Roger Waters The Wall 2010 Neden?

Yakın zamanda 22 yıl önce kendi yaptığım bir açıklamayı fark ettim: ”Benim merak ettiğim şey şu kültürümüzdeki iletişim teknolojisi bizim aydınlanmamıza ve birbirimizi daha iyi anlamamıza mı yardım edecek yoksa bizi ayırmaya mı?”

İnanıyorum ki bu son derece önemli bir sorudur ve soracak jürimiz de yok. İnternette çok büyük bir ticari karmaşa ve çok büyük oranda da propaganda bulunuyor, ancak bu görünen yüzeyin altında karşılıklı iletişim ve anlayış taban kazanıyor. Bloglamayı, twitlemeyi, iletişimi ve fikir paylaşımlarını daima açık tutmalıyız.

30 Yıl önce ben The Wall’u yazdığımda korkmuş bir gençtim. Tamam belki o kadar genç değil 36 idim.

Korkularımı yenmem çok uzun bir zaman aldı. Her neyse geçen zaman içinde korku ve kaybettiklerim sonucu kaçınılmaz şekilde yaşadığım ialaya alınma, utanma ve cezalandırılma hikayesi aslında çok daha geniş bir anlam taşıyan allegori de taşıyordu: Milliyetçilik, ırkçılık, cinsiyetçilik, din, yada herneyse! Tüm bu konular ve “izm”ler benim gençliğimde yaşadığım korkularla aynı kökten besleniyordu.

Bu yeni The Wall prodüksiyonu dünyanın mevcut durumuyla ilgili benzerlikleri anlatmaya ve arada geçen yıllarda kaybedilen masumiyeti vurgulamaya adandı.
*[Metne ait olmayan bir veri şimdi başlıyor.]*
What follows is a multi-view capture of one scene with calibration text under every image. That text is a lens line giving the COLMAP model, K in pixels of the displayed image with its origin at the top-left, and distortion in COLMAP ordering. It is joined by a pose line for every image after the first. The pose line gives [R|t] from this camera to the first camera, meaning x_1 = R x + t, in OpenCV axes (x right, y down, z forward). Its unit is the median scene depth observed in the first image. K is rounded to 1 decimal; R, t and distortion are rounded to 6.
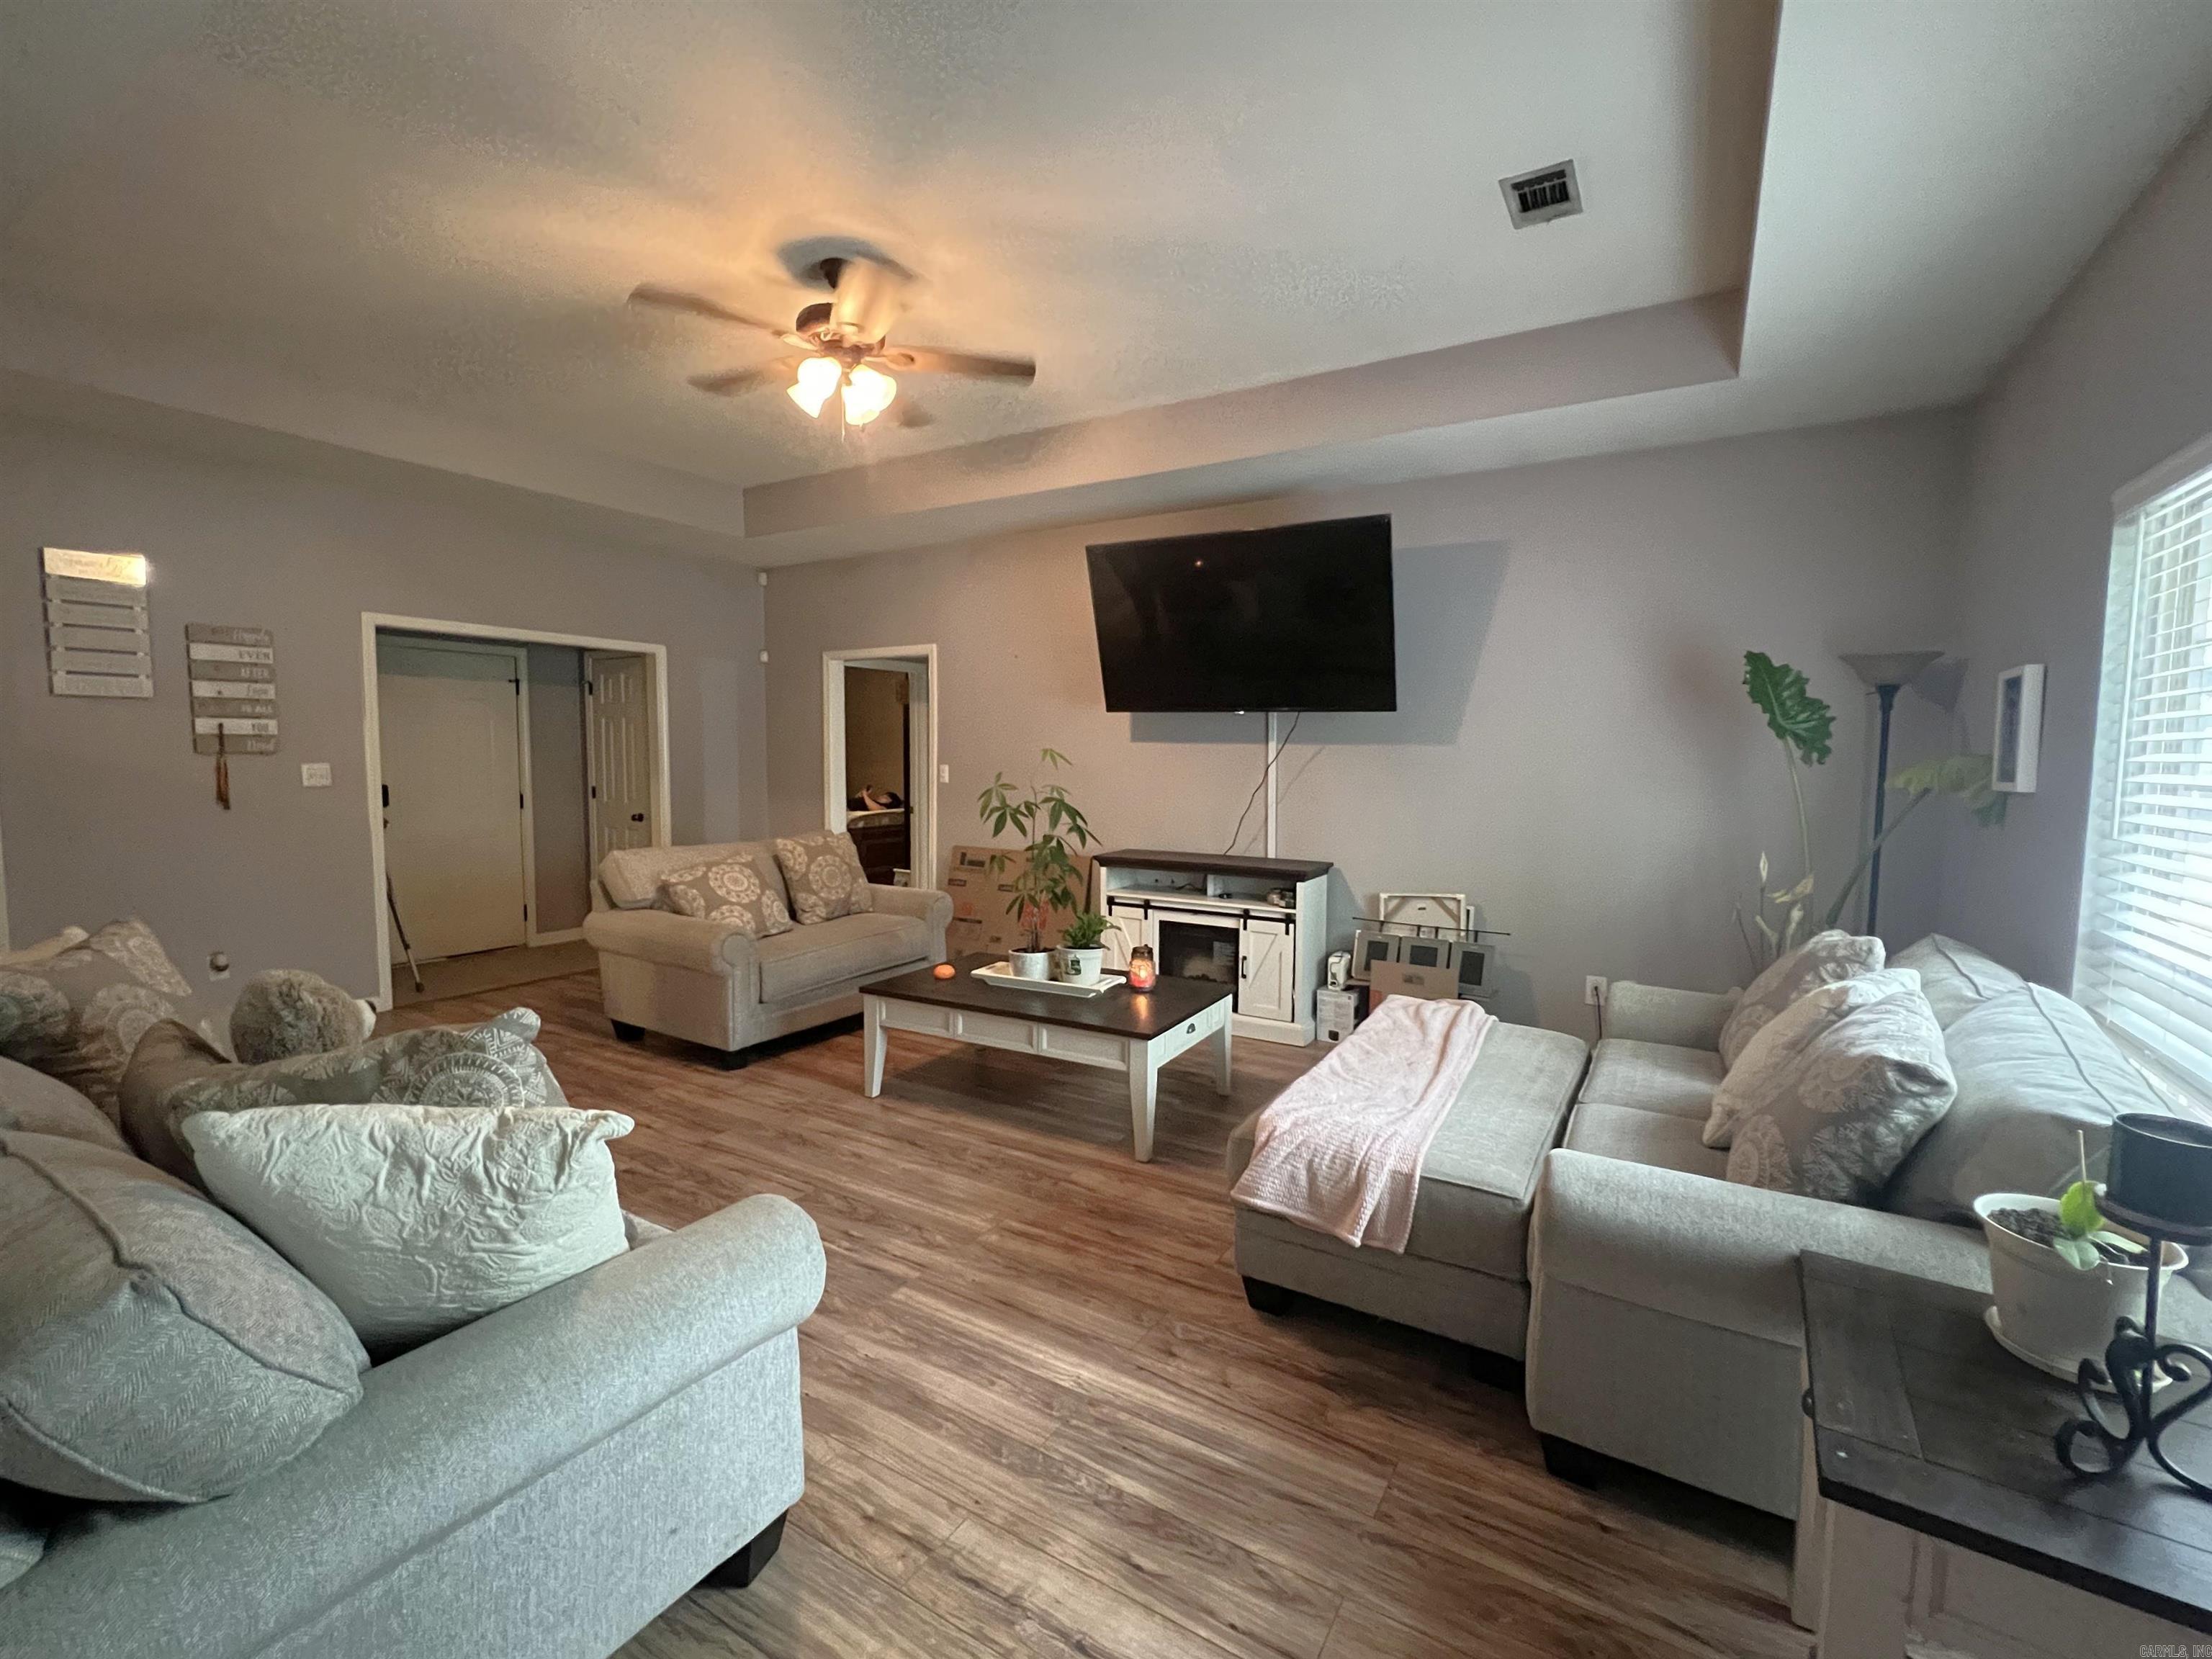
lens RADIAL K [[958.7, 0, 1102.6], [0, 958.7, 833.0], [0, 0, 1]] dist [-0.000367, -0.000061]
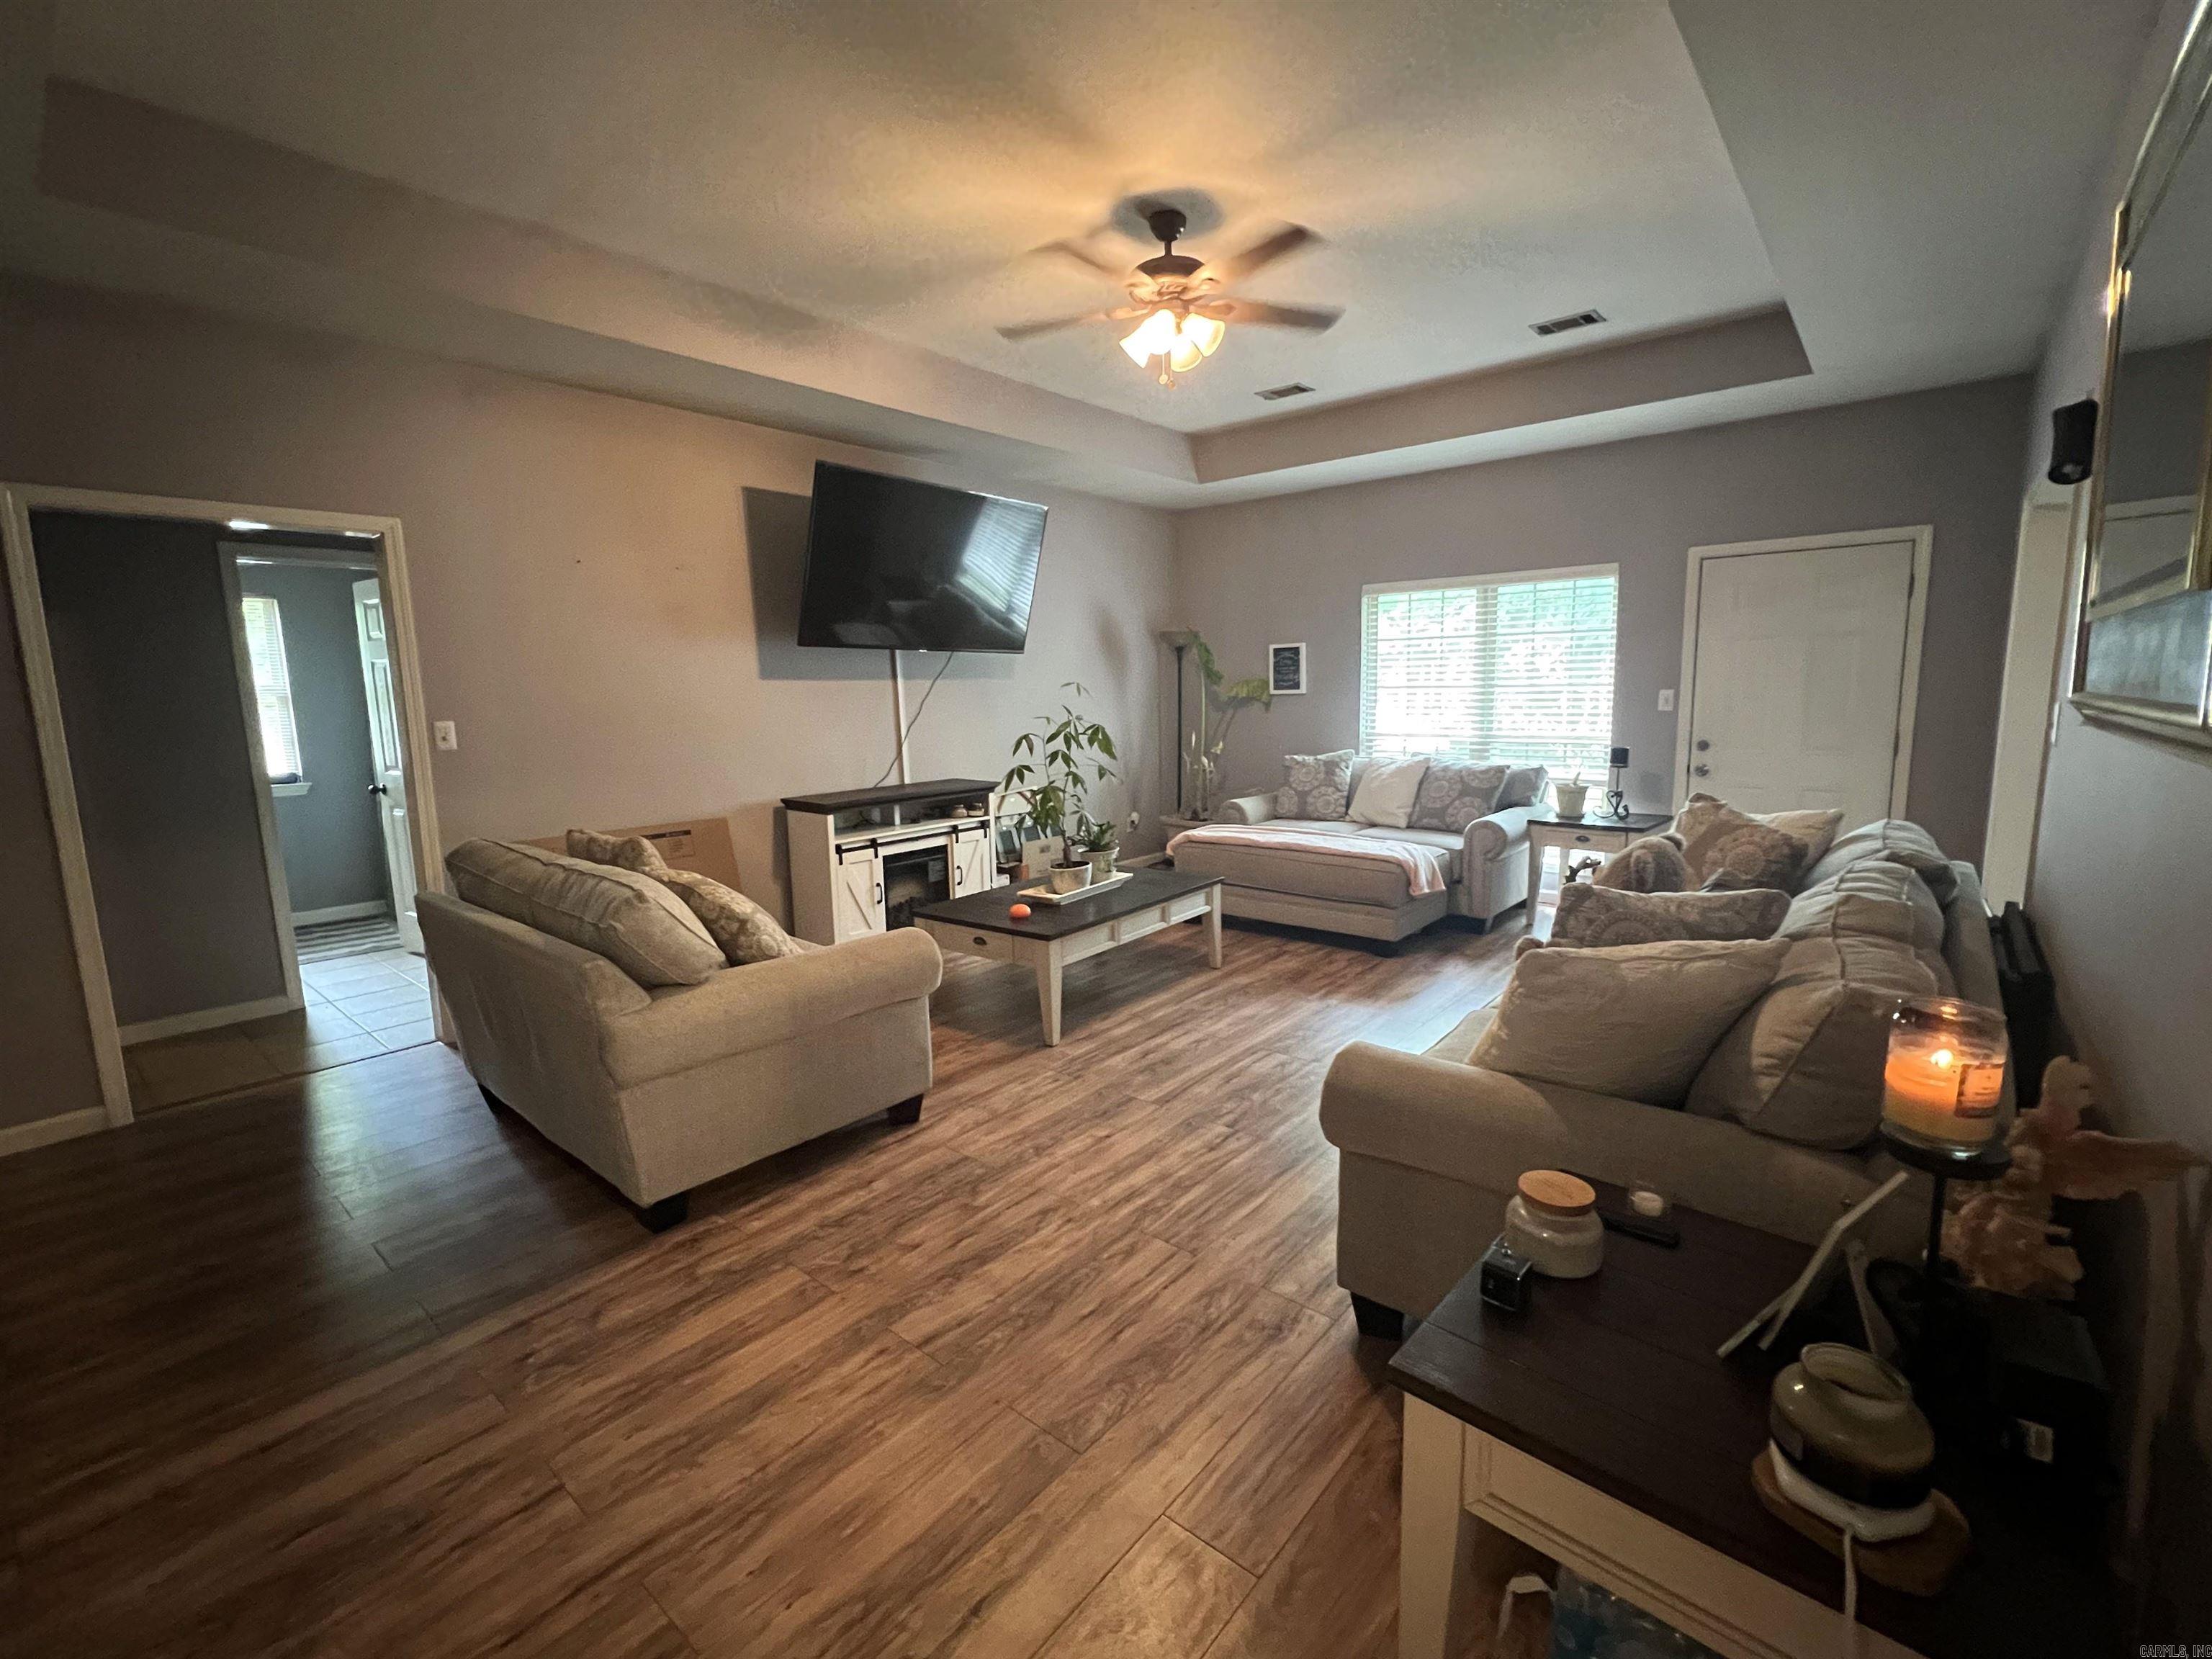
lens RADIAL K [[958.7, 0, 1121.4], [0, 958.7, 830.7], [0, 0, 1]] dist [-0.000367, -0.000061]
pose [[0.141699, -0.158633, 0.977117, -1.071151], [0.105598, 0.983866, 0.144416, -0.066079], [-0.984261, 0.082718, 0.156164, 0.713988]]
Bugün hala bazı çevrelerde, sohbetlerde, insanlar arası ilişkilerde daha cömert, daha işbirlikçi ve birbirleri ile daha empatik ilşikiler geliştirlebilmesi konusuna alaycı bir yaklaşım mevcuttur.

Ben buna katılmıyorum.

Bana göre aslında çok genç varlıklar olduğumuz için böyle bir sonuca varmak için henüz çok erken. İnanıyorum ki en azından kendi kendimizi yiye yiye kanıksadığımız korkularımızdan daha fazla birşeyler yapabilme şansımız var. Korkularından arınmış bir sanatçı olarak başkalarına da korkularından kurtulabilmek için benzer umut ve cesaret vermenin görevim olduğunu hissediyorum. O büyük adamdan alıntı yapmam gerekirse, ” Bana hayalci diyebilirsiniz, ama yalnız değilim – John Lennon.”